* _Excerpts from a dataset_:
*** Block opens ***
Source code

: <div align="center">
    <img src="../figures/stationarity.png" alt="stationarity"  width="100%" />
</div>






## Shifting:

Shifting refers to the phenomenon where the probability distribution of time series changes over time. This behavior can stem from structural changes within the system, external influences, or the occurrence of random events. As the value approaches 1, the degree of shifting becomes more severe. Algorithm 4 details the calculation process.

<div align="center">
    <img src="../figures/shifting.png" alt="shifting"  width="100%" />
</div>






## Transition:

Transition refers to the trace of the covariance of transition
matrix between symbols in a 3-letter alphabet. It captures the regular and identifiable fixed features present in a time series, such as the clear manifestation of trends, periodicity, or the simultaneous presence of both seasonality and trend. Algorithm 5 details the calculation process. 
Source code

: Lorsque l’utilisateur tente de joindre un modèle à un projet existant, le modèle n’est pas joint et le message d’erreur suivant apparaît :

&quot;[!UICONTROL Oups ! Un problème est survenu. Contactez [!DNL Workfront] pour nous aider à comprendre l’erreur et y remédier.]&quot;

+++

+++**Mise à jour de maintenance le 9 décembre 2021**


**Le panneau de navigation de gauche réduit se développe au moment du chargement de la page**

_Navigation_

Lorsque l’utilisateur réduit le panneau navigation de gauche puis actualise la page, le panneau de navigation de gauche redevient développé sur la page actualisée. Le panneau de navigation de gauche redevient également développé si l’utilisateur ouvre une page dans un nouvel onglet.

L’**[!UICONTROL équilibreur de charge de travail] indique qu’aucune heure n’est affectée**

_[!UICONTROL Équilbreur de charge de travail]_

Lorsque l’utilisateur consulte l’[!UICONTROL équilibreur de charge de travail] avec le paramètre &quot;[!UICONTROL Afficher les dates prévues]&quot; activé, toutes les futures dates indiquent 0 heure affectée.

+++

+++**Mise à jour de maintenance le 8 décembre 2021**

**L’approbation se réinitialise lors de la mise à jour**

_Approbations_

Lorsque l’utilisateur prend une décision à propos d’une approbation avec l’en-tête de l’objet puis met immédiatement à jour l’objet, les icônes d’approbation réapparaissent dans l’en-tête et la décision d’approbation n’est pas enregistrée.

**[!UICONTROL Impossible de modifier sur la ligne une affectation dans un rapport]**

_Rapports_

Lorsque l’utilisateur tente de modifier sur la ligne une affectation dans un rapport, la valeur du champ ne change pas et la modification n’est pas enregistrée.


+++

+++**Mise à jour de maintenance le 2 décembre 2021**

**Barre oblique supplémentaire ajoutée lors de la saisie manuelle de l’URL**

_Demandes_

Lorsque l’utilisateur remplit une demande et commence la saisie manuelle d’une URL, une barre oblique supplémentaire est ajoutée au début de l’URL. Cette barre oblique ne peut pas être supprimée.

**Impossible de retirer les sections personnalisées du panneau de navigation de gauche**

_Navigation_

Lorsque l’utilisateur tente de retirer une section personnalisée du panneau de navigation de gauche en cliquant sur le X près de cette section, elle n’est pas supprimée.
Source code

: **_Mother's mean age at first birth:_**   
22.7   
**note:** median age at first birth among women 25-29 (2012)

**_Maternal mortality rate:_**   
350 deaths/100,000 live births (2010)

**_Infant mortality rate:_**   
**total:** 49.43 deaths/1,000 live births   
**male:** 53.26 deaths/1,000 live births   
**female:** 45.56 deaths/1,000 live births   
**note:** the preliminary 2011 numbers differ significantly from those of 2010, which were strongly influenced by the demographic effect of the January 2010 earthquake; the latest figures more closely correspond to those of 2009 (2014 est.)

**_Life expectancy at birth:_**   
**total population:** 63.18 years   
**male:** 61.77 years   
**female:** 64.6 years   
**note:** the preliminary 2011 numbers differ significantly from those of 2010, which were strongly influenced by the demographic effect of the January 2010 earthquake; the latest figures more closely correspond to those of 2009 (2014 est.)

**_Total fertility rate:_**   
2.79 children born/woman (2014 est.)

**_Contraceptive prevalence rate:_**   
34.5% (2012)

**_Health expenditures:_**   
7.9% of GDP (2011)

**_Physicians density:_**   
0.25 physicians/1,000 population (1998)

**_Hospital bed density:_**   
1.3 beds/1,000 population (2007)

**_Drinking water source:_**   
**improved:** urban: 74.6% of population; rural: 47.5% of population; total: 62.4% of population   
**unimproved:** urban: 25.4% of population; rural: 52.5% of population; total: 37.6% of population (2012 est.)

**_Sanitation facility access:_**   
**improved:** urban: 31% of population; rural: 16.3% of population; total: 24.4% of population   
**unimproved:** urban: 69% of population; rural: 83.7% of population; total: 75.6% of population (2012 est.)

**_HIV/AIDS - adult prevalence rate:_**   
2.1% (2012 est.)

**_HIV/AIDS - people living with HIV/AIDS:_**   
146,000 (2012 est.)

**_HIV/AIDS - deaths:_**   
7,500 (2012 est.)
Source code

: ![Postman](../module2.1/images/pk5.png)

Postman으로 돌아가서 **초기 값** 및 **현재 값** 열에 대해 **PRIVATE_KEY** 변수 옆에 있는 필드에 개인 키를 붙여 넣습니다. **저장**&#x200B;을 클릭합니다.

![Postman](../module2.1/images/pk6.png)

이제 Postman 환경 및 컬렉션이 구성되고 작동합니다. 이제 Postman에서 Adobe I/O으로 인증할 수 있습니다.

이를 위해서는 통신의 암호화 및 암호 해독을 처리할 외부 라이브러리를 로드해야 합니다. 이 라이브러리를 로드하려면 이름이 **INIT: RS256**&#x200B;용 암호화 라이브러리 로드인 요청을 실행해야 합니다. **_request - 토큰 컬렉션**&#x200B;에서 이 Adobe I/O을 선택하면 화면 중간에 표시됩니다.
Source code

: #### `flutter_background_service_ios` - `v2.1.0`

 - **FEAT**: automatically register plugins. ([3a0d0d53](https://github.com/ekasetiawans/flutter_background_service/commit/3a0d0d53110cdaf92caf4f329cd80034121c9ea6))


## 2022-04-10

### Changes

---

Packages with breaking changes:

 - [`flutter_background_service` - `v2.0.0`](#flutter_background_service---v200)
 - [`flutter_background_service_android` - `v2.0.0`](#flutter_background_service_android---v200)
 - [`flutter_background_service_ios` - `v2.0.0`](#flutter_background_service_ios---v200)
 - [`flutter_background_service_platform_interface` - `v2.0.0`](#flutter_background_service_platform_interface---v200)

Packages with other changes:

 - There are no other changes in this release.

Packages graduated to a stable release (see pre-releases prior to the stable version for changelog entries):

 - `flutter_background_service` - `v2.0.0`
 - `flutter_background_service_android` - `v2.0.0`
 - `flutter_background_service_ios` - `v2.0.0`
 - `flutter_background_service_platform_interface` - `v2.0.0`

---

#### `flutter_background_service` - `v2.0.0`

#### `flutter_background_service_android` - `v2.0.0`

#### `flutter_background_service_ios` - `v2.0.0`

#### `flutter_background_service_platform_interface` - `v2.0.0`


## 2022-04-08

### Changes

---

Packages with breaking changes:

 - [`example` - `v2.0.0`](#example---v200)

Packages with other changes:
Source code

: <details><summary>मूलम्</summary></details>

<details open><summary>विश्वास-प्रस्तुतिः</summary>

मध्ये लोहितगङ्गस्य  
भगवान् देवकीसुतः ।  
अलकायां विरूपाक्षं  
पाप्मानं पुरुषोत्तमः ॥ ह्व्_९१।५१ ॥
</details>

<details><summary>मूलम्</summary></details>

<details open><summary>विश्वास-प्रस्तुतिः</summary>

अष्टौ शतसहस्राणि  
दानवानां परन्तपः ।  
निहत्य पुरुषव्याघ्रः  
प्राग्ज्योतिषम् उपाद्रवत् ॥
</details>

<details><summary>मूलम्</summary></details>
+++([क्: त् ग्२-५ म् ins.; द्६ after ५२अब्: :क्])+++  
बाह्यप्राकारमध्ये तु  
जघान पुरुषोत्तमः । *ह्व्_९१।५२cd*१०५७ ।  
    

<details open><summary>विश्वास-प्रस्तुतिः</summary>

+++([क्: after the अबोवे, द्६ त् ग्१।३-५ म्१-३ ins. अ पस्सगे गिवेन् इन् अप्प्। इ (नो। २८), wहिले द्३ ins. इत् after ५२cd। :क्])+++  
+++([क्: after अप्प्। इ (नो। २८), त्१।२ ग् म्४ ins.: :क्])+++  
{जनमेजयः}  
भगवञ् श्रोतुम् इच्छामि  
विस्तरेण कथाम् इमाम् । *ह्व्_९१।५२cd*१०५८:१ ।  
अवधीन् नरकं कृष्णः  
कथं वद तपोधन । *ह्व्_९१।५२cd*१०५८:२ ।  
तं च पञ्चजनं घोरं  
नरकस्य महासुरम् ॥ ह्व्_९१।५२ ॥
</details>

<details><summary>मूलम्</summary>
*** Block closes ***
* _TASK TO CARRY OUT_:
Filter the entries by the string "heure" and copy each matching line.

* _TASK RESULT_:
L’**[!UICONTROL équilibreur de charge de travail] indique qu’aucune heure n’est affectée**
Lorsque l’utilisateur consulte l’[!UICONTROL équilibreur de charge de travail] avec le paramètre &quot;[!UICONTROL Afficher les dates prévues]&quot; activé, toutes les futures dates indiquent 0 heure affectée.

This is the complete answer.